Sector – Sectors refer to groups of companies that are classified based on the type of business they are in or the products and services they offer. One of the most common sector classification methodologies is that which is utilized in the Standard & Poor’s 500 Composite Stock® Index (“S&P 500®”). Comparing the relative performance of sectors helps investors see trends developing within the Equity market.

In 2022, we saw some extremes in the relative performance of a few sectors. The total return of the Energy sector in 2022 was 64.17% while the total return of the Consumer Discretionary and Communication Services sectors were -36.27% and -37.63% respectively1. The average total return in 2022 for the remaining sectors was -10.50%. When we look at some of the members of the Energy sector, we see that Exxon Mobile and Chevron make up approximately 42% of the sector, as measured by the ETF XLE on 09/30/20222. Both firms benefited from the higher energy costs throughout the world. The significant members of the Consumer Discretionary sector, Amazon and Tesla, make up approximately 44% of the sector, as measured by the ETF XLY on 09/30/20222. The significant members of the Communication Services sector, Meta and Google, make up approximately 29% of the sector, as measured by the ETF XLC on 9/30/20222. We believe that one of the main reasons for the extremes in relative sector performance in 2022 is attributable to the performance of Value stocks relative to Growth stocks.

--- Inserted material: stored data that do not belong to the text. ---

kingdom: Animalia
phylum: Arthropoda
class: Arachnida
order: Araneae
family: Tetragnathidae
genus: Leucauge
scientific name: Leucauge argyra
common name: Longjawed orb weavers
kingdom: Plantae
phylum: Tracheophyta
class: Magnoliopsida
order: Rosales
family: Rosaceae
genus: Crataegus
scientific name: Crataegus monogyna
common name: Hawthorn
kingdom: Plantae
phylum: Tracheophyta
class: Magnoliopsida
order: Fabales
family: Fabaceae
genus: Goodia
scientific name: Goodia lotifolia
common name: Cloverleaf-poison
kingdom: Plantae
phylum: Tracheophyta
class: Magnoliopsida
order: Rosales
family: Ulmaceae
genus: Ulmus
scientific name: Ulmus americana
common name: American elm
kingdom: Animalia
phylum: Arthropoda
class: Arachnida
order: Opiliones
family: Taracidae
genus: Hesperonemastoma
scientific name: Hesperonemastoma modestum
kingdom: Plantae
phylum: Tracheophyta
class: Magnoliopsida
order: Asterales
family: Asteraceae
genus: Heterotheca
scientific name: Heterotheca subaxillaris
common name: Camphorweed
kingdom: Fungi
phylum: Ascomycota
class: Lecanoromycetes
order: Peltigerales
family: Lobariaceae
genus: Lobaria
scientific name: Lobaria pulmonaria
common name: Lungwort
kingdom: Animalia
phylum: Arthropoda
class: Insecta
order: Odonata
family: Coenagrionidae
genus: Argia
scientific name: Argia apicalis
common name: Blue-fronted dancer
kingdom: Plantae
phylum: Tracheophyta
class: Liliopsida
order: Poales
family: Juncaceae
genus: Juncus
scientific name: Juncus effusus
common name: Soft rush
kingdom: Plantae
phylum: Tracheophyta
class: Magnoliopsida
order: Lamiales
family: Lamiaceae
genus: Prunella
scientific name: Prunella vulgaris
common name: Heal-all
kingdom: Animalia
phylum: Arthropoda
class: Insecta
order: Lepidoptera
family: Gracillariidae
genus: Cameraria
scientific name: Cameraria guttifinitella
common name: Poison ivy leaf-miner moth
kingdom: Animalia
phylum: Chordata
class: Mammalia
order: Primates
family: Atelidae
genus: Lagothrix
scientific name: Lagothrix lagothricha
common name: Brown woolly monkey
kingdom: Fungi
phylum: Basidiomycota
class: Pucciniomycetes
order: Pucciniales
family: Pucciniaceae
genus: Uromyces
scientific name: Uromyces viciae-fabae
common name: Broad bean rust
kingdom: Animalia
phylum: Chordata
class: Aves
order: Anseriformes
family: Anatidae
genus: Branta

Value vs Growth – Value stocks are investments that investors believe are underpriced relative to their future growth and pay higher dividends. Growth stocks are investments that investors believe deserve a high price for their current earnings as investors expect the investments to have above-average growth in the future and pay low to no dividends. In 2022, S&P 500 Value stocks significantly outperformed S&P 500 Growth stocks. Value stocks, as measured by our holding VTV, had a total return of -2.07% in 20221. Growth stocks, as measured by our holding VUG, had a total return of -33.15% in 20221. Growth stocks, like META (-64.22%), Amazon (-49.62%), and Tesla (-65.03%), struggled in 2022 as the general rise in interest rates reduced the fair value of their expected growth in future cash flows1. Value stocks, like Exxon Mobile (80.26%) and Chevron (58.48%), performed better than Growth stocks as their fair value was not as dependent on their expected growth in future cash flows1. While we do not expect interest rates to rise in 2023 at the same rate that they rose in 2022, we do expect Value stocks to outperform Growth stocks in 2023. The Equity investments in our models are built to benefit from the expected outperformance of Value stocks since our models have more Value exposure relative to Growth exposure.

While forecasting the future is not an exact science, we do believe that considering a range of factors helps give us a sense of how we can best be prepared. In 2023 we will continue to diversify portfolios and focus on fewer, smarter decisions.